■ Task item
Please print the data that follows, keeping every line exact.

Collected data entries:
──────────────────────────────

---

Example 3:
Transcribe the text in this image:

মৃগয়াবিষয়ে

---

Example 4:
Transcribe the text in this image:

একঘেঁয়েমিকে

──────────────────────────────

■ Result of the task
---

Example 3:
Transcribe the text in this image:

মৃগয়াবিষয়ে

---

Example 4:
Transcribe the text in this image:

একঘেঁয়েমিকে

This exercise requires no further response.